# Work item
Your answer should consist of the lines in the listing that hold "nose".

# Task input
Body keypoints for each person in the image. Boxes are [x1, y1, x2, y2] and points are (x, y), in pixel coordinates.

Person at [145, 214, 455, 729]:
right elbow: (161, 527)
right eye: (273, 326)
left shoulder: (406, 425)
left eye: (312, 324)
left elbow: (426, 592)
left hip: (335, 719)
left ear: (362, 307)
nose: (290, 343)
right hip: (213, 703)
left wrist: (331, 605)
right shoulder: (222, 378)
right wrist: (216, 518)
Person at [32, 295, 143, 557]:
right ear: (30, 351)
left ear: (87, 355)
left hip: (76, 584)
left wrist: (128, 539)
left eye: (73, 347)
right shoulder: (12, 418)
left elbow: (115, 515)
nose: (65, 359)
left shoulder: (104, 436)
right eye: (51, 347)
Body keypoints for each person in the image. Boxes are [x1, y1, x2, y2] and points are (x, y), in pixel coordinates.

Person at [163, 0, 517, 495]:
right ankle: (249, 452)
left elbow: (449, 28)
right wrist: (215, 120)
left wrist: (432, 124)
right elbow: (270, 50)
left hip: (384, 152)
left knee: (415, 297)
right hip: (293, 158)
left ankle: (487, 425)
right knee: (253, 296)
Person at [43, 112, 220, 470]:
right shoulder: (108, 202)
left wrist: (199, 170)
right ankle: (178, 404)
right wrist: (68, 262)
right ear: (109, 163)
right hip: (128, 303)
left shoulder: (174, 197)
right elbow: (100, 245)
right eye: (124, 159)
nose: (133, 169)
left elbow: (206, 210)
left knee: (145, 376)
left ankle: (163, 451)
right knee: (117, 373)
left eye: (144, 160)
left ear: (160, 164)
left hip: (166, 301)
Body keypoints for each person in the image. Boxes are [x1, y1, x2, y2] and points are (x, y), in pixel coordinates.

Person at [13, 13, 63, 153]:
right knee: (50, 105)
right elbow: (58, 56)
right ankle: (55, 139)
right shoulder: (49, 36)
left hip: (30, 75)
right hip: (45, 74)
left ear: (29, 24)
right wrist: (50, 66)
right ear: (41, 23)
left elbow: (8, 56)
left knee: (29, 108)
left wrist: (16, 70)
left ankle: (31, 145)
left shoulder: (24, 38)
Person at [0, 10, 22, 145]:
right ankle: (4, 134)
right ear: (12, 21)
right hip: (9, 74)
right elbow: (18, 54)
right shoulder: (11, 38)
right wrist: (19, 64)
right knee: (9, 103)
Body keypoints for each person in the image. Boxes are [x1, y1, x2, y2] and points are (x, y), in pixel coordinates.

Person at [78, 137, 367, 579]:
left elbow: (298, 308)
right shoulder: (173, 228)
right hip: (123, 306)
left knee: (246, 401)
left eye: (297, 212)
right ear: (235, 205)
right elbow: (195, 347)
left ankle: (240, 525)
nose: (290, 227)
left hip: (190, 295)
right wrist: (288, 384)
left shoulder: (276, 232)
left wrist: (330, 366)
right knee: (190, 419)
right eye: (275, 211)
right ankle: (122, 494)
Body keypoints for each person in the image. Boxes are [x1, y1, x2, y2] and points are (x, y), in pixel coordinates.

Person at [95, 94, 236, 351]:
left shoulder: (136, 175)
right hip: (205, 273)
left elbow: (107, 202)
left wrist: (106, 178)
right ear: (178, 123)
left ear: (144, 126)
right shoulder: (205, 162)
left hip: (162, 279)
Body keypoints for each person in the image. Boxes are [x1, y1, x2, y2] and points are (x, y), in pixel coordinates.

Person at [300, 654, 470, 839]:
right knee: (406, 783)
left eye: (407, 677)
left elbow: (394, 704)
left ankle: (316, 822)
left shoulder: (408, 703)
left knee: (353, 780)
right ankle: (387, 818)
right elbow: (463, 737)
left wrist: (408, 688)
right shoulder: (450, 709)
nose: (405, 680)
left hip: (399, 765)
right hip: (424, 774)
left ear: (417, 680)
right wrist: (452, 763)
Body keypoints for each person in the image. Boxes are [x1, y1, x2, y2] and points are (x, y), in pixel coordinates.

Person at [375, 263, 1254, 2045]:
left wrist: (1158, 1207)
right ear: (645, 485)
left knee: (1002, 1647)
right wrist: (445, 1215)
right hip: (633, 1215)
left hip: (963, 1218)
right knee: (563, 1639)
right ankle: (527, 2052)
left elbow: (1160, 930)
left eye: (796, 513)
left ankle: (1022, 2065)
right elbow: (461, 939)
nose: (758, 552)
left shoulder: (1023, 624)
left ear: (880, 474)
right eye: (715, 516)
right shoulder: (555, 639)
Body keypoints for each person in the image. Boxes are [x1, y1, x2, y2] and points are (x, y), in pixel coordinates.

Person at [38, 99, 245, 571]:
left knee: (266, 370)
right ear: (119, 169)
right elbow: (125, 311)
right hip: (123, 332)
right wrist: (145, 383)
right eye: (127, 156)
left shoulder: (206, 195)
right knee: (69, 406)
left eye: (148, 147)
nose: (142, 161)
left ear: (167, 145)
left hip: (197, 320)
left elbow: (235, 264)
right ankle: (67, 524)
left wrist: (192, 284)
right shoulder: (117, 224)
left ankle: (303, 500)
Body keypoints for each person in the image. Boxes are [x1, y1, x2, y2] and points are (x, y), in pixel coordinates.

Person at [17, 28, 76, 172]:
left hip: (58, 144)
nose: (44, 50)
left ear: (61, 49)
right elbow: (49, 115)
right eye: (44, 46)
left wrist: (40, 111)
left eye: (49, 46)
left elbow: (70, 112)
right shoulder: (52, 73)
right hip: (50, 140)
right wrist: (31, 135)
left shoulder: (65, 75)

# Output for this task
nose: (290, 343)
nose: (65, 359)
nose: (133, 169)
nose: (290, 227)
nose: (405, 680)
nose: (758, 552)
nose: (142, 161)
nose: (44, 50)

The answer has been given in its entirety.